What  finally  put an effective end to this  Trans-Saharan  trade between  North and West Africa was not increasing desertification however,  but rather the coming of the Europeans to  Africa. With  their sailing ships they by-passed Muslim North Africa  and diverted  West African gold and trade goods away from the  Trans-Saharan route. Rather than northwards African goods now went south  to the European ports on the West African (Guinea) coast. This led to the decline of the Islamic Sudannic empires and  the emergence of more southerly centralised black forest states such as the  Akan kingdom of Ashanti/Asante, the Fon kingdom of Dahomey and the Yoruba ones of Benin and Oyo. The coming of the Europeans likewise put an end  to  the Afro-Arabic Zanj states of the East African coast. These states, just like those of the Sudan, had grown up in medieval times from a fusion of Arab and African cultures; a  blending  that  also led to the creation of the  East African trade language, Swahili.
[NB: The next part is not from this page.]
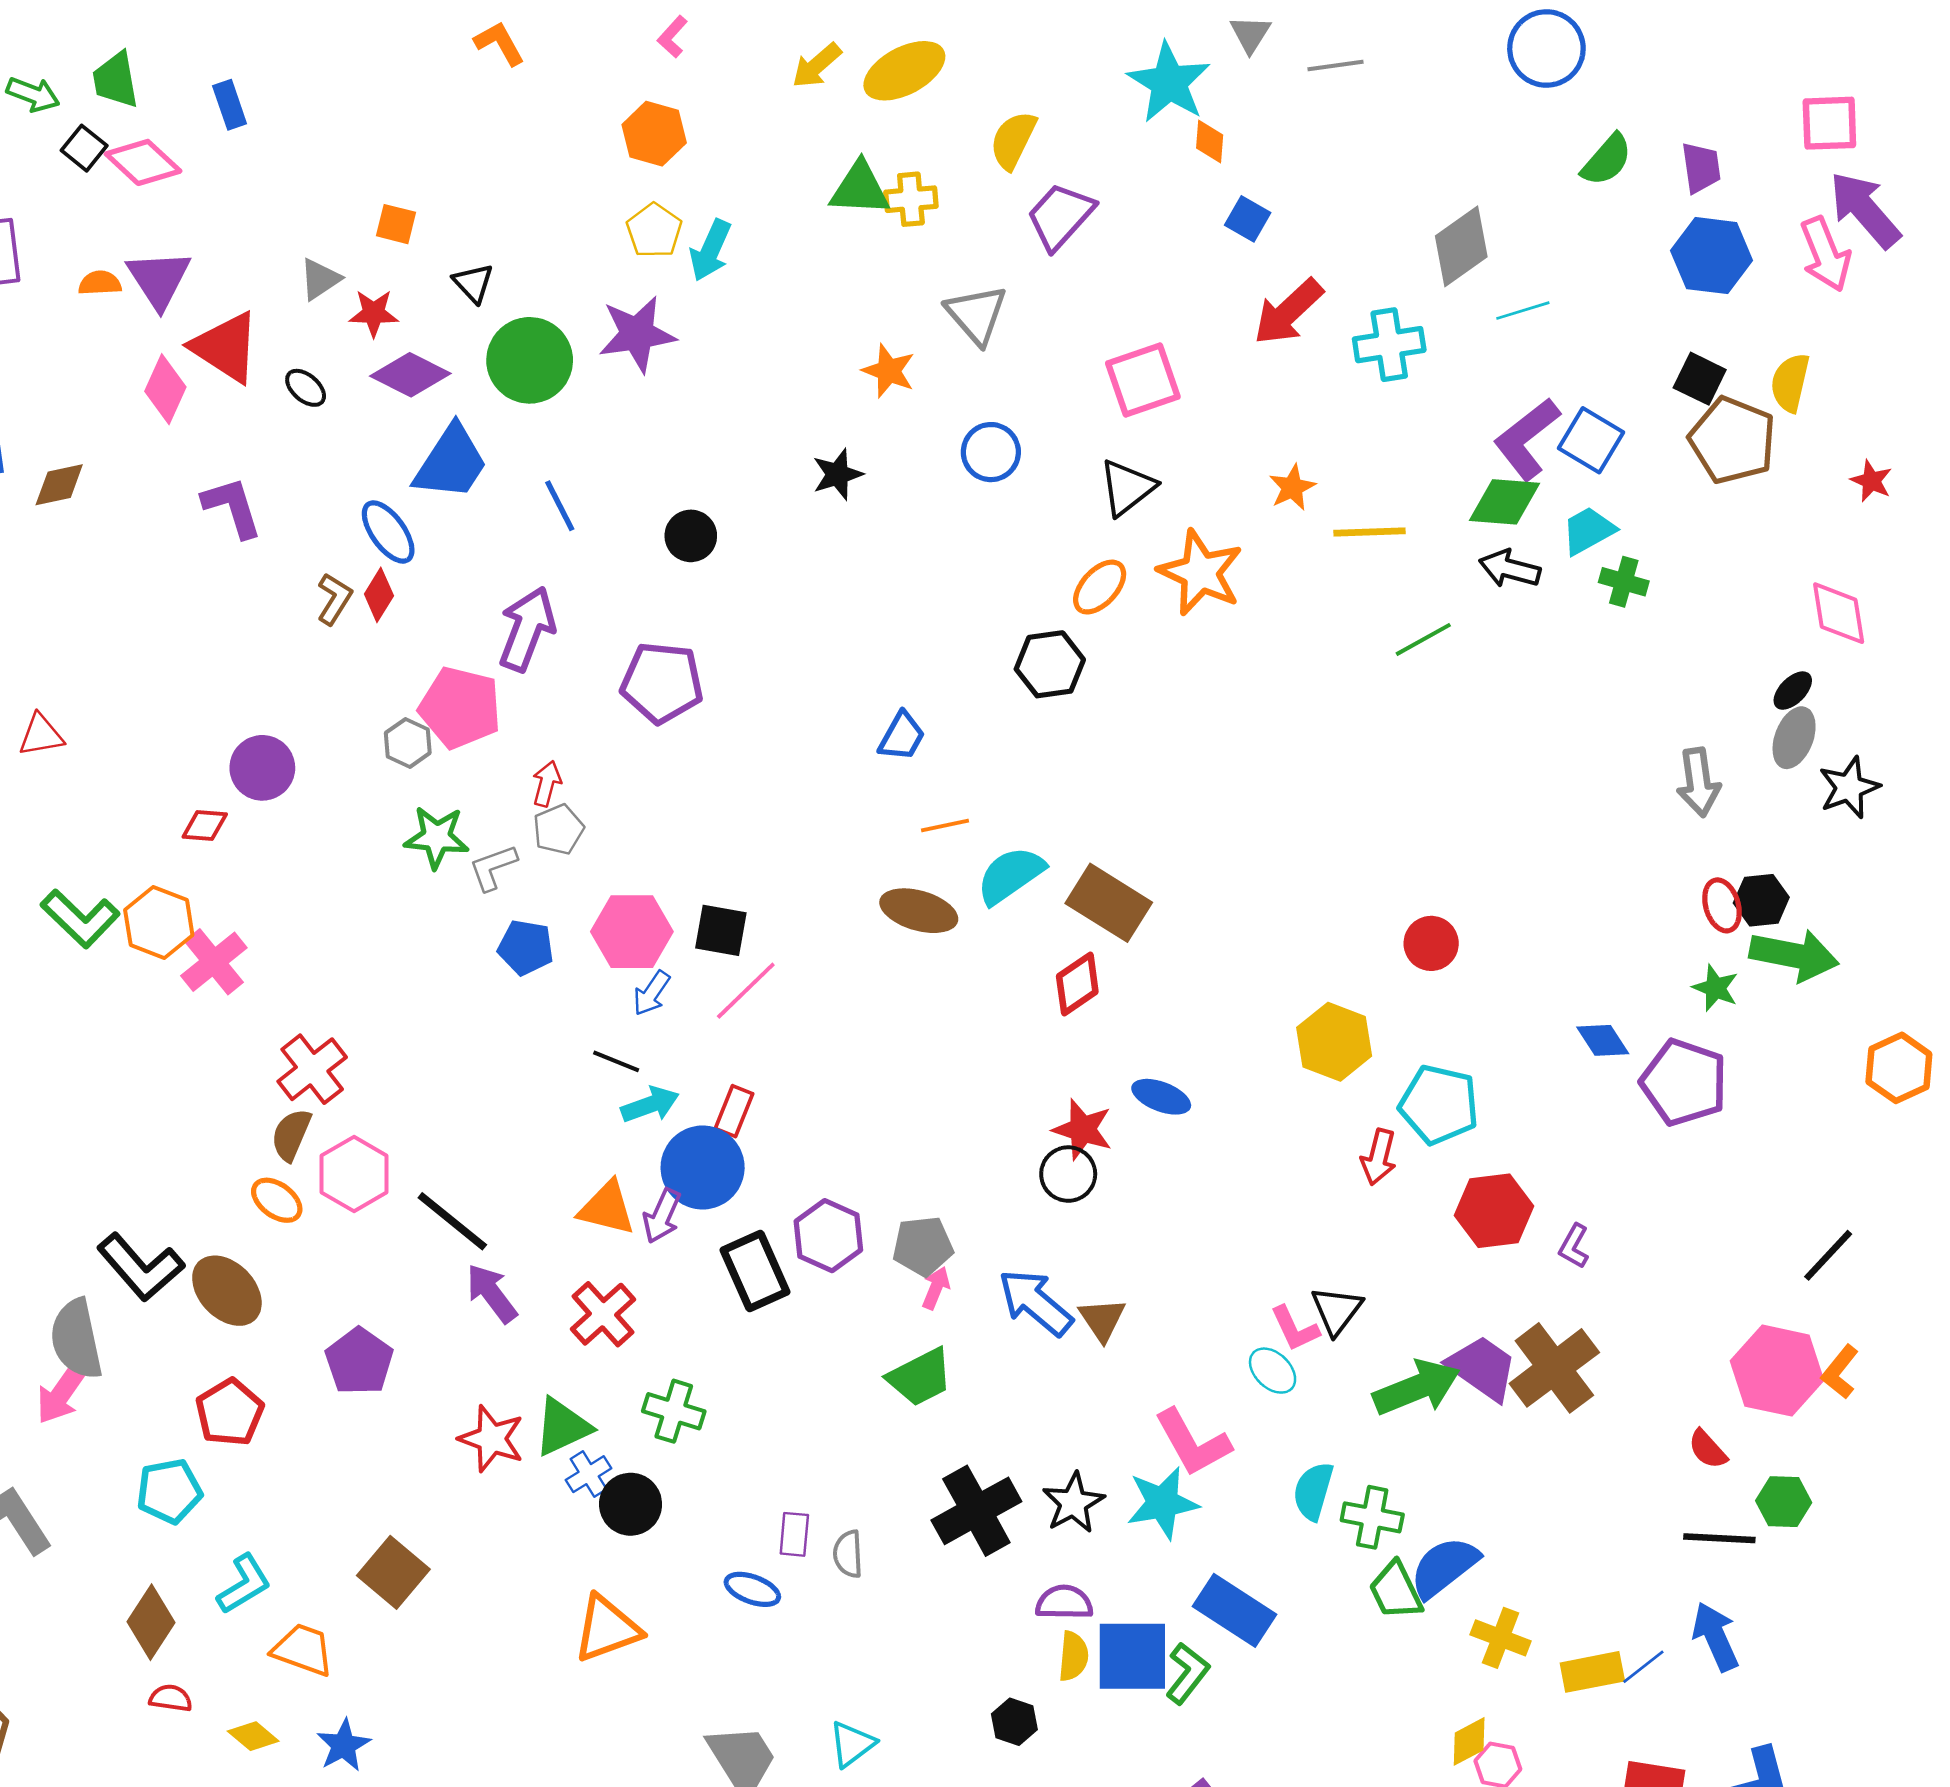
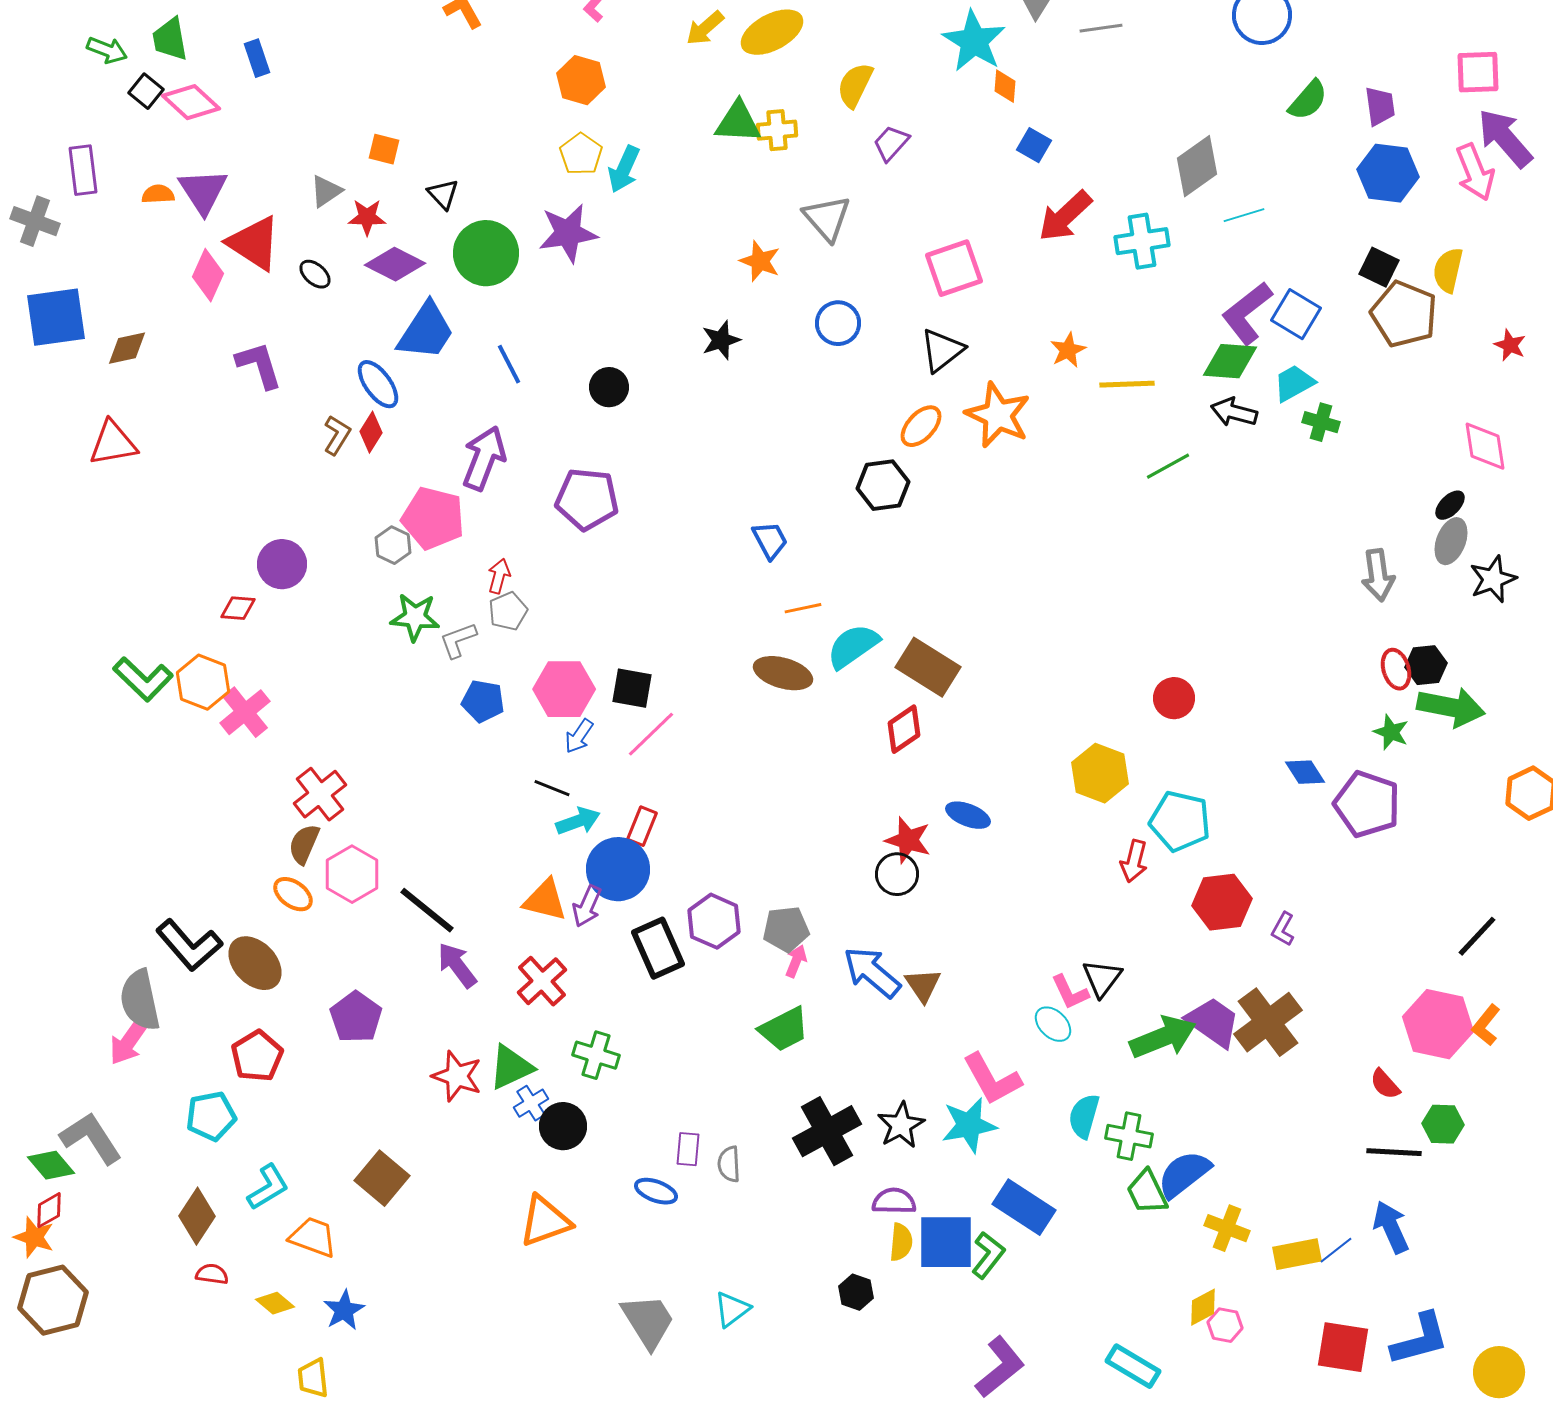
purple trapezoid: (1060, 216) -> (891, 143), size x0.7
red triangle: (41, 735) -> (113, 443), moved, size x1.4
blue trapezoid: (902, 736) -> (770, 540), turned -57

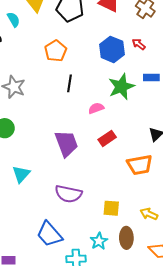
However, with the destruction of the Zanj  states  by  the Europeans, the purely  African Bantu speaking  kingdoms  of the interior who traded  with  them, like Enguruka and Great Zimbabwe, declined in power.

 

To explain the origins of the many well-organised states the Europeans met in Africa (like Benin, Ashanti, Dahomey  and  Great Zimbabwe) colonial historians  produced  the 'Hamitic hypothesis’. They simply could not believe that civilisation could  be indigenous to Africa but must be a result of whites or whitish  Hamitic  peoples such as the  Egyptians,  Romans, Jews or Arabs having invaded the so-called ‘Dark Continent’ from the north.   In  East  Africa for example, these 'Hamitic' civilisers were equated  by colonial anthropologists with the  'Abecwesi' of Bantu  legend, lightish-skinned  invaders who formed  the first states amongst  the Bantu-speaking peoples.   According to  these writers (including Rider Haggard in his fanciful book, 'King Solomon's Mines'), the Abecwesi were an African folk-memory of the  ancient Egyptians  who had moved south. However, in   reality, these  Abecwesi  were  simply  Nilotic African pastoralists who  migrated  south  and created  ruling dynasties  over the local Bantu farmers. These Nilotes had in turn and as mentioned earlier been pushed south by the encroaching desert.

 

To summarise these various points.  Incipient agriculture was practised in sub-Saharan Africa as early if not earlier than in the  Fertile Crescent, Saharan Africans domesticated animals before the   pre-Dynastic Egyptians and the Nigerian iron-age started before that of  North Africa. A pattern thereby emerges of a civilisation spreading from a common centre - the once fertile Sahara. It was there that the black humanity originated carrying pastoralism, agriculture and technology with them as they migrated in all directions out of the  Sahara. Indeed one branch of the Saharan people who moved northeast became the  Badarian  ancestors of the ancient Egyptians.

 

The  Sahara has therefore given the continent much of its cultural continuity as well as providing a two-way communication  and trading  link with the North Africa and the Mediterranean. Ironically, this link was only finally  broken by the coming of the  Europeans, the  very people  who talked of Africa's isolation from the  mainstream  of history.